§ **Selected passage**:

-=-=-

Another 確定申告 season has come and gone. If you’re reading this in April, you either just filed your FY2025 return — congratulations — or you’re emerging from a fog of receipts, spreadsheets, and late-night e-Tax sessions wondering if there’s a better way to do this.

There is. And it starts now, in April, not next February.

TL;DR

  • 確定申告 is Japan’s annual income tax self-assessment, filed February 16–March 15 for the prior calendar year
  • Self-employed individuals must file; employees with side income over ¥200,000 must also file
  • 青色申告 (blue form) offers a deduction of up to ¥650,000 per year — almost always worth the extra setup effort
  • The real pain isn’t the filing itself — it’s arriving in February with a shoebox of unsorted receipts
  • A simple weekly habit throughout the year eliminates most of the annual stress

Who Actually Needs to File 確定申告?

-=-=-

§ **Supplied entries**:
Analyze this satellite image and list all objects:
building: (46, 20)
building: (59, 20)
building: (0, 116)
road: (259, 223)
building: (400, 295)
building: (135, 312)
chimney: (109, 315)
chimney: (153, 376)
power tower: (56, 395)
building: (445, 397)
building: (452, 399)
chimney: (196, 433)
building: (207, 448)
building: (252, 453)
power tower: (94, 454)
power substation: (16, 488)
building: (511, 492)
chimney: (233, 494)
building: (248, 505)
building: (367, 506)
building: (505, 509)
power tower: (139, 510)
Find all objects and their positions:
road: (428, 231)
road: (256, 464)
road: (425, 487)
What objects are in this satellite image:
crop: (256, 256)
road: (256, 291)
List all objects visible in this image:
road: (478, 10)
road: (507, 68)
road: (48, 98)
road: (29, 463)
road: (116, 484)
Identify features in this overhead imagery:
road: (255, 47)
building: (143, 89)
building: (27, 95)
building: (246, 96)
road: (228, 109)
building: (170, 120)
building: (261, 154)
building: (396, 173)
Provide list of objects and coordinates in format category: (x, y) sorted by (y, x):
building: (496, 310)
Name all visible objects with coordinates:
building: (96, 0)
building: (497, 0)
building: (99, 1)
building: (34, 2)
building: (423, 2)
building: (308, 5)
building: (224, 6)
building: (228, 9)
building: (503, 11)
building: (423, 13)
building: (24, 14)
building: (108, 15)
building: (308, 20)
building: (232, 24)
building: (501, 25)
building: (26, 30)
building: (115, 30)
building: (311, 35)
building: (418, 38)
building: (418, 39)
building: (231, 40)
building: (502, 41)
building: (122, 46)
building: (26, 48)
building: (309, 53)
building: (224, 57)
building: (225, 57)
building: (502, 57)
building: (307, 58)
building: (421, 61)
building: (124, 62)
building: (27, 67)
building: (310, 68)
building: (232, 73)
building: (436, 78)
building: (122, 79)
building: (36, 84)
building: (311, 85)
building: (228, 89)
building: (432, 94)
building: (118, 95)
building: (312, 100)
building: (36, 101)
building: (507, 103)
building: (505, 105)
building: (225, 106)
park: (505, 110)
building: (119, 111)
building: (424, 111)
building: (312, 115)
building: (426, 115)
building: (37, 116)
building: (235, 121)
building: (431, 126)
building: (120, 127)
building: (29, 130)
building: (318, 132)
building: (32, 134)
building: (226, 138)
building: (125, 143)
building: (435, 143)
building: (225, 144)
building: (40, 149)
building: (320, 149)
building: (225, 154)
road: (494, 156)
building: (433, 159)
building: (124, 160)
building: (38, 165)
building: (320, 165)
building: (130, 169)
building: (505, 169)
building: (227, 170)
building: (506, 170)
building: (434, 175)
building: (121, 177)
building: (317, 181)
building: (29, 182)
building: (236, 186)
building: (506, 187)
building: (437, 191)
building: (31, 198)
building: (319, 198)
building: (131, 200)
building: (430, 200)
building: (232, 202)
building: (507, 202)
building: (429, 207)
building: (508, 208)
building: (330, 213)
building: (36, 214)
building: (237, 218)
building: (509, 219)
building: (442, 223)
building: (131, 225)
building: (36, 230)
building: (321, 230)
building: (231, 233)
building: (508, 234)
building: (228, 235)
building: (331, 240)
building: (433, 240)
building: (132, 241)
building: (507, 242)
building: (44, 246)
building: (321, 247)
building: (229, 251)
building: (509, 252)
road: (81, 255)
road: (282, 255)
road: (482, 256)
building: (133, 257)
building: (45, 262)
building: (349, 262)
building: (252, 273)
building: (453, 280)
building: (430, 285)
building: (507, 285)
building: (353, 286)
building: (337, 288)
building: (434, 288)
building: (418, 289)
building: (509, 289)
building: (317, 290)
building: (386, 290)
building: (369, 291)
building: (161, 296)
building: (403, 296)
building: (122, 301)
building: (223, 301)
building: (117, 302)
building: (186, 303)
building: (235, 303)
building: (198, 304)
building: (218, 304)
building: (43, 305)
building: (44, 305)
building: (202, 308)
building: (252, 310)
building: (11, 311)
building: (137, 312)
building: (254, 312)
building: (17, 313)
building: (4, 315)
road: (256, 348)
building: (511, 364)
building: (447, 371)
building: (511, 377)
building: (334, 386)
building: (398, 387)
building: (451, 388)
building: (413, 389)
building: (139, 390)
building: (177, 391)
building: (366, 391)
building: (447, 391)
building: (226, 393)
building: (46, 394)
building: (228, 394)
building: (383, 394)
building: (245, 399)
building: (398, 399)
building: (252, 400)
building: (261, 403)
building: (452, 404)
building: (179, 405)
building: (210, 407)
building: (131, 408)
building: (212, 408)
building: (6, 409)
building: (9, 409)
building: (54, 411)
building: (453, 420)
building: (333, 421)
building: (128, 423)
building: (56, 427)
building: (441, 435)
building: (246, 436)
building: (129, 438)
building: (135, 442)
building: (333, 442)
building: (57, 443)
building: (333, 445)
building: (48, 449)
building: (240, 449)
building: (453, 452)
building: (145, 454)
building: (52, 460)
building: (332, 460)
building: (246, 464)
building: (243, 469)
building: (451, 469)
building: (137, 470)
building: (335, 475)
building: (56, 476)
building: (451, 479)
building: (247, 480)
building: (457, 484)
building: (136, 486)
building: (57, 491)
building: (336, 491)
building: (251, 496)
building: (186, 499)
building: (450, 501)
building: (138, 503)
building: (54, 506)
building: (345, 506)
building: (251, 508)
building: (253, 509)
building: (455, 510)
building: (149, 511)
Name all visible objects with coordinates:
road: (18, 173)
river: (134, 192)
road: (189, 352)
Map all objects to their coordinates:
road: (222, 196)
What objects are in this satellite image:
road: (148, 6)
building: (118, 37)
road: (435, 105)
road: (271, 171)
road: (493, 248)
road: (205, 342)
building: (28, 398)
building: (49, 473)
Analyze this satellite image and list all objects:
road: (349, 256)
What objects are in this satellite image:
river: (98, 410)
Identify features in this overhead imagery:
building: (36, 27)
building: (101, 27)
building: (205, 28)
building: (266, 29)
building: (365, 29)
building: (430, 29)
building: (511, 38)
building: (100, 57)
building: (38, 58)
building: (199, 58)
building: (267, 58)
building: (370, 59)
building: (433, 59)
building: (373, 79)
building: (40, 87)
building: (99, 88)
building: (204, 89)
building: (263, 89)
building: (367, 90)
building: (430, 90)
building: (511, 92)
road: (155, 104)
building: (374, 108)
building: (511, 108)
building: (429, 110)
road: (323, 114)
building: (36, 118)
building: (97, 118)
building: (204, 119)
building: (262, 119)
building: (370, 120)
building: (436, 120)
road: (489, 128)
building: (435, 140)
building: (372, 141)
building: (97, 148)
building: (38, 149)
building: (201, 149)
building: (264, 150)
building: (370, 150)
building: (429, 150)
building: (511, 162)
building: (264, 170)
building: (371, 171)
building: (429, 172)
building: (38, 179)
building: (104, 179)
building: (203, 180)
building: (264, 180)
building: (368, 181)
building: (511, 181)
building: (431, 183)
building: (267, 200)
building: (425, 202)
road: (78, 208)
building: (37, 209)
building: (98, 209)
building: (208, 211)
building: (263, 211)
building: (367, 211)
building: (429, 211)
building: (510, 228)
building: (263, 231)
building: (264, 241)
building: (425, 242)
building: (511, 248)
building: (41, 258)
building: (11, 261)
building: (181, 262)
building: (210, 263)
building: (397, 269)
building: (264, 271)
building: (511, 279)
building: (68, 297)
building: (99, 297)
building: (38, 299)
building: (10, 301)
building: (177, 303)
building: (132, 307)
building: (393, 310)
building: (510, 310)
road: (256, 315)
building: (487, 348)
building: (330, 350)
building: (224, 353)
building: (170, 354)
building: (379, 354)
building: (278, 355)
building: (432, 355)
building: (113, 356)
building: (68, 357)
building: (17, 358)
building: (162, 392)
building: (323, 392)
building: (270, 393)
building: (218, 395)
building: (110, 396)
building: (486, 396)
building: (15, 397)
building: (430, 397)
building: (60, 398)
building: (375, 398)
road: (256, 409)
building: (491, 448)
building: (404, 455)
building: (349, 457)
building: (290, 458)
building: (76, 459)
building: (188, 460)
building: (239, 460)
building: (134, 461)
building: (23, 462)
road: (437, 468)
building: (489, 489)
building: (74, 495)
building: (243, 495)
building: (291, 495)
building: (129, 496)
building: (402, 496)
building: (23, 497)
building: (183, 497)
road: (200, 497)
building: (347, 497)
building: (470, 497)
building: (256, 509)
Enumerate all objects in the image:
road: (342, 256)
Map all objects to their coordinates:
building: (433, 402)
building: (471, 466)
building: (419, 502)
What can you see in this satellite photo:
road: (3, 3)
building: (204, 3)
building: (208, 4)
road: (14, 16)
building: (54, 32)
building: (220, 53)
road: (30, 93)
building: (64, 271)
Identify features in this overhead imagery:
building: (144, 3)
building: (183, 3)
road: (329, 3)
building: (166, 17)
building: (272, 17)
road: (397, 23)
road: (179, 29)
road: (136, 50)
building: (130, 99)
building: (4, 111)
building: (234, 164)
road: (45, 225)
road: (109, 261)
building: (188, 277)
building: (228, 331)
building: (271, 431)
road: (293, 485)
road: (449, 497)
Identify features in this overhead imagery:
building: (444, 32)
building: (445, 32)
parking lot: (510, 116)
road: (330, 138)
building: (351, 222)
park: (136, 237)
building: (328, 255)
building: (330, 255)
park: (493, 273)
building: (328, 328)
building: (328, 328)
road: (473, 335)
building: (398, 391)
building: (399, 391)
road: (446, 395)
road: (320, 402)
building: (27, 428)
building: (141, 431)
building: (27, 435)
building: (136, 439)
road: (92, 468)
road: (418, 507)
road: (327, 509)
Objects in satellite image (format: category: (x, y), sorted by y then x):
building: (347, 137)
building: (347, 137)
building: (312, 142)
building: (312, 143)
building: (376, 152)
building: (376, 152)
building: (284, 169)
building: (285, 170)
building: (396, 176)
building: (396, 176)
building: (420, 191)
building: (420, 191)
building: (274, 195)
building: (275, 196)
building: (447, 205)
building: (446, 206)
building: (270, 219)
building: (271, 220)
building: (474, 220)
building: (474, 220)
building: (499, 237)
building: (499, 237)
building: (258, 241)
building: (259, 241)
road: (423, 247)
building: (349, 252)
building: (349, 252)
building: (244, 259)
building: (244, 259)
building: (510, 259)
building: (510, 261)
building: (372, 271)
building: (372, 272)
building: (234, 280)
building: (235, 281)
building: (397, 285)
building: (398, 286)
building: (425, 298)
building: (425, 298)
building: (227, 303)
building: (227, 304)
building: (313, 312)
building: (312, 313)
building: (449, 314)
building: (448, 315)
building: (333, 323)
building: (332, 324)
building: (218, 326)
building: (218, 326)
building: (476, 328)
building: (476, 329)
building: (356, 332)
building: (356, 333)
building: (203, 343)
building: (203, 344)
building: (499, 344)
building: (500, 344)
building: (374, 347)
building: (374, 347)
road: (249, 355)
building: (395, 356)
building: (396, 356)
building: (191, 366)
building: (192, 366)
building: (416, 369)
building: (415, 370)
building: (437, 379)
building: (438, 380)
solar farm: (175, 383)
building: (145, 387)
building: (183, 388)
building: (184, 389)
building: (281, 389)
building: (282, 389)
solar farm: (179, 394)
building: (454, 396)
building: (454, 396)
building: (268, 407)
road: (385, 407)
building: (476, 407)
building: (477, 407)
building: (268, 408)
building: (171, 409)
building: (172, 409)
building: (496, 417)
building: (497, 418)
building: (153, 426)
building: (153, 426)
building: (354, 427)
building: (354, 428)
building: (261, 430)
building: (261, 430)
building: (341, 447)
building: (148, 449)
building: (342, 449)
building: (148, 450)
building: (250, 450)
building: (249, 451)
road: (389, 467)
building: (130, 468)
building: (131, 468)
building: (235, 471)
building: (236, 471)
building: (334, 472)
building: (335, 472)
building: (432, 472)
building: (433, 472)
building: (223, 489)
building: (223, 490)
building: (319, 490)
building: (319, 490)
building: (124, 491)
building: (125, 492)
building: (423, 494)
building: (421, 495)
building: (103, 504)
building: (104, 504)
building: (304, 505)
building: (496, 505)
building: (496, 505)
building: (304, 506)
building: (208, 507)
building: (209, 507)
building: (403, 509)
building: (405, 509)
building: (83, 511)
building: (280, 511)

-=-=-

§ **Your tasks**:
a: The tax-filing post's opening paragraph describes a fog. Name each thing it lists as making up that fog.
b: Repeat the tax-filing post word for word, starting with "Another 確定申告 season" and going on through "to do this.".

§ **Problem solutions**:
a:
- receipts
- spreadsheets
- late-night e-Tax sessions

b:
Another 確定申告 season has come and gone. If you’re reading this in April, you either just filed your FY2025 return — congratulations — or you’re emerging from a fog of receipts, spreadsheets, and late-night e-Tax sessions wondering if there’s a better way to do this.